Moonlighting does not necessarily constitute a breach of the employment contract, although in some instances it may, depending on the contractual provisions. Recently, the Labour Court in Vilakazi v Commission for Conciliation, Mediation and Arbitration and Others (JR164/20) [2023] ZALCJHB 319 (3 November 2023) was confronted with a situation where an employee had engaged in moonlighting and was consequently dismissed as a result of her conduct. 

Dr Vilakazi took up full-time employment with Wits University as a lecturer. In her contract, she agreed to familiarise herself with all policies applicable to Wits University’s permanent academic staff. The Wits University’s Declaration of Interests Policy required that any involvement in any external institutional affairs, including moonlighting, had to be approved by the Vice-Chancellor’s office. With the ink barely dry on her permanent employment contract with Wits, Dr Vilakazi also took up employment with Kantar South Africa as an account’s director on a full-time basis. 

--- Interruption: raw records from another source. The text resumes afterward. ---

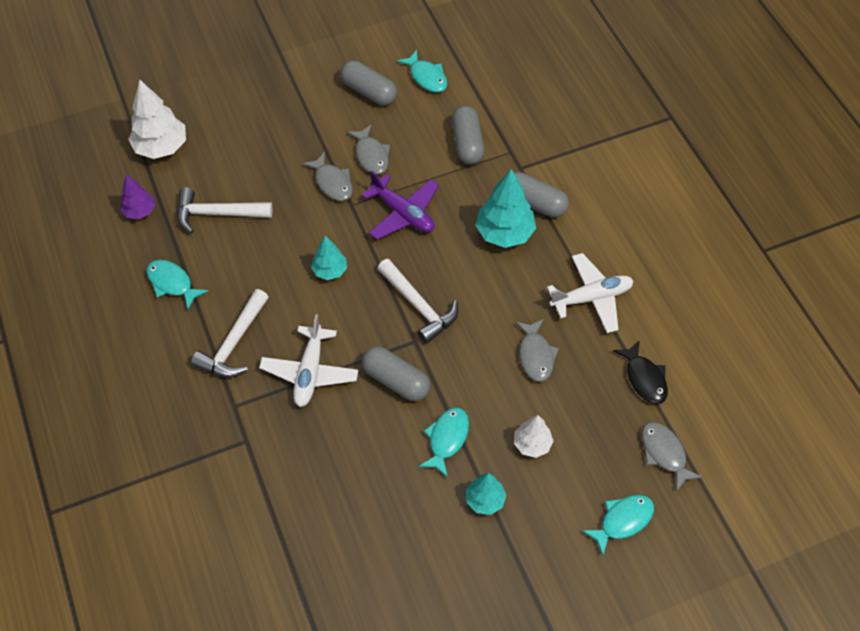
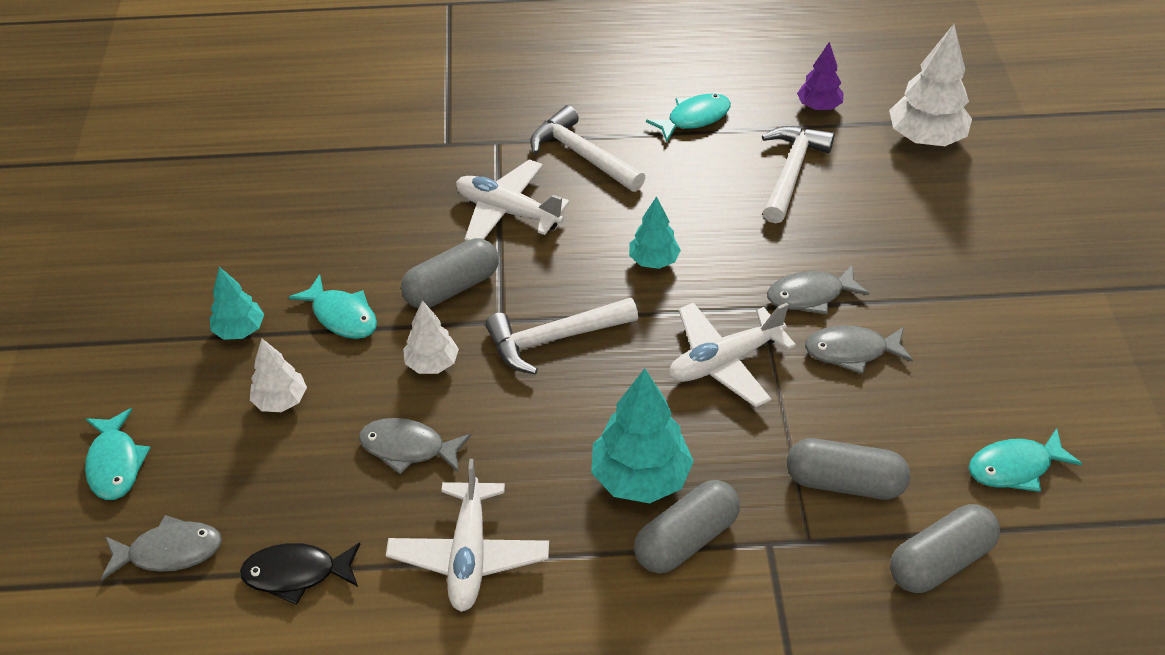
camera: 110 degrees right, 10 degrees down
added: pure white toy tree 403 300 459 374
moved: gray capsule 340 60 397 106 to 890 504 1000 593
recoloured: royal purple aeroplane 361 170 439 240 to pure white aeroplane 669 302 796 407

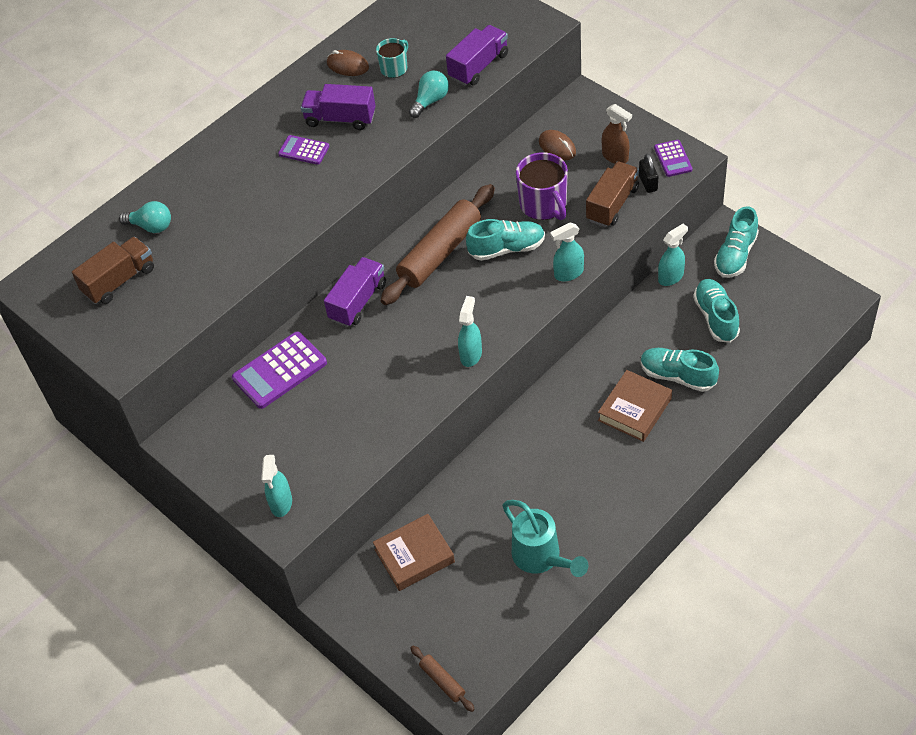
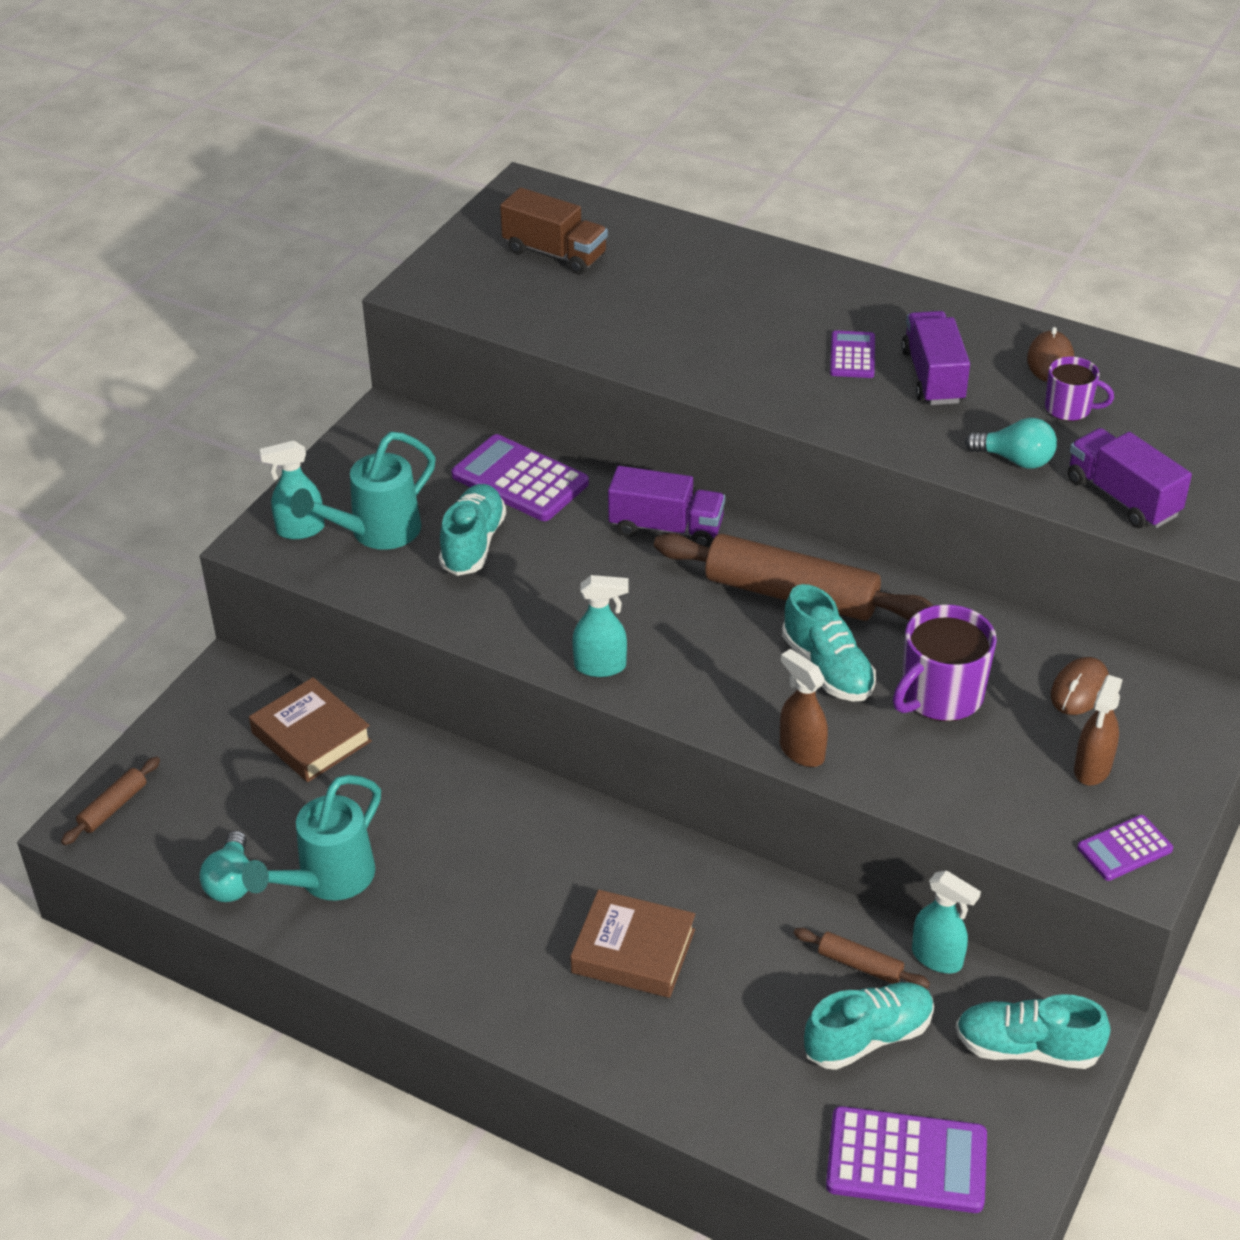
camera: 70 degrees right, 10 degrees down
removed: dark brown toy truck 586 161 639 227; jet-black lock 639 153 658 193
added: teal watering can 290 432 436 550; dark brown rolling pin 794 928 930 988; royal purple pocket calculator 826 1106 987 1213
moved: teal lightbulb 119 201 171 233 to 199 831 249 902; teal lace-up shoe 641 348 719 392 to 439 484 506 576
recoloured: teal spray cleaner 550 222 584 281 to dark brown spray cleaner 780 649 828 767; teal mug 376 38 408 78 to royal purple mug 1045 357 1114 421
turned: royal purple toy truck 446 25 508 86 = 1068 428 1192 528 150 degrees counterclockwise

She was charged and later dismissed for gross misconduct in that she took up full time employment with Kantar South Africa (Pty) Ltd whilst still in the full-time employment of the University without the knowledge or authority of the University. Dr Vilakazi referred an unfair dismissal dispute to the CCMA. After conciliation failed, the matter proceeded to arbitration, where the commissioner found that the dismissal of Dr Vilakazi was both substantively and procedurally fair. The commissioner held that the two contractual relationships were mutually incompatible and could not practically exist together. On review, the Labour Court found that Dr Vilakazi had breached Wits University’s Declaration Policy and irrespective of the policy, she had breached the duty of good faith owed to her employer.

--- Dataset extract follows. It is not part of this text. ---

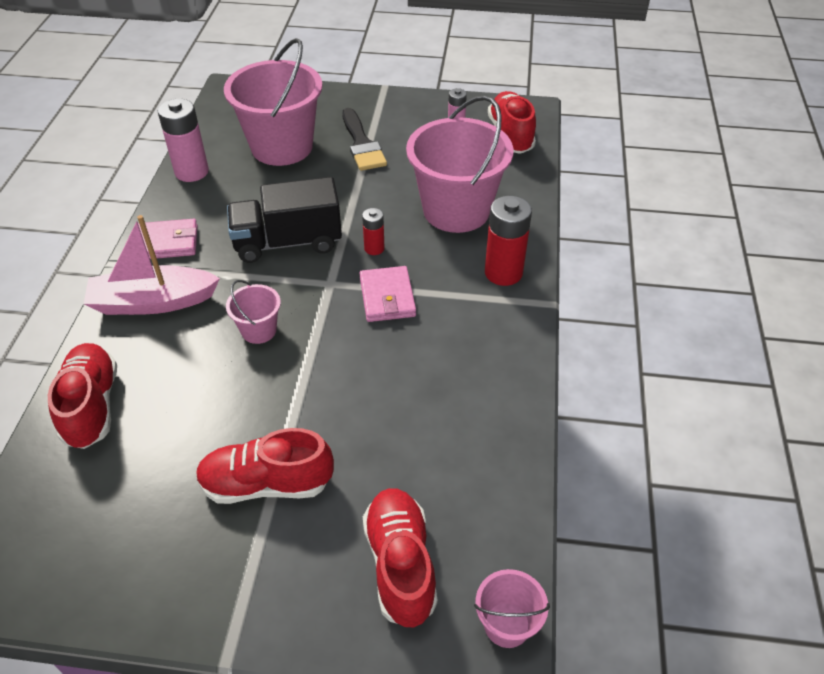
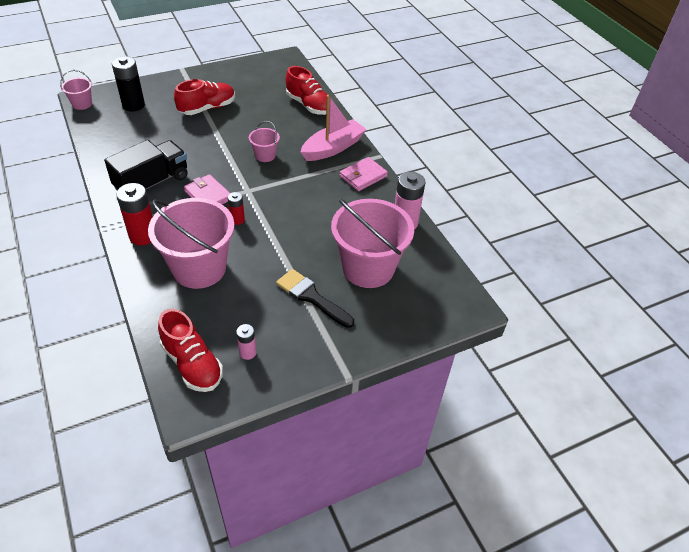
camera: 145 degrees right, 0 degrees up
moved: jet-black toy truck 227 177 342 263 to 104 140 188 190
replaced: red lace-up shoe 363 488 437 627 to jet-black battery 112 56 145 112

South Africa’s Constitution states that everyone has the right to work. In essence, employers can therefore not prohibit an employee from working. This does not mean that the main employer should just accept a possible negative impact on an employee’s work performance as a result of a second job. To manage the risks of activities like moonlighting proactively, employers are advised to implement clear rules and policies regarding moonlighting. The rule should indicate that the additional employment should not be in contradiction with the employment contract, harm or potentially harm the employer’s business, or affect the employee’s capacity to work for the main employer. The policies routinely describe the circumstances in which an employee may or may not have a secondary job, whether the employee needs to seek approval before taking a second job, as well as specific industries, companies, or roles in which the employee cannot hold a second job. 

In conclusion, the duty of good faith includes disclosing material information that may impact the employer’s business interests. Where an employee fails to disclose material activities to an employer, they act in violation of the duty of good faith towards their employer and may be dismissed.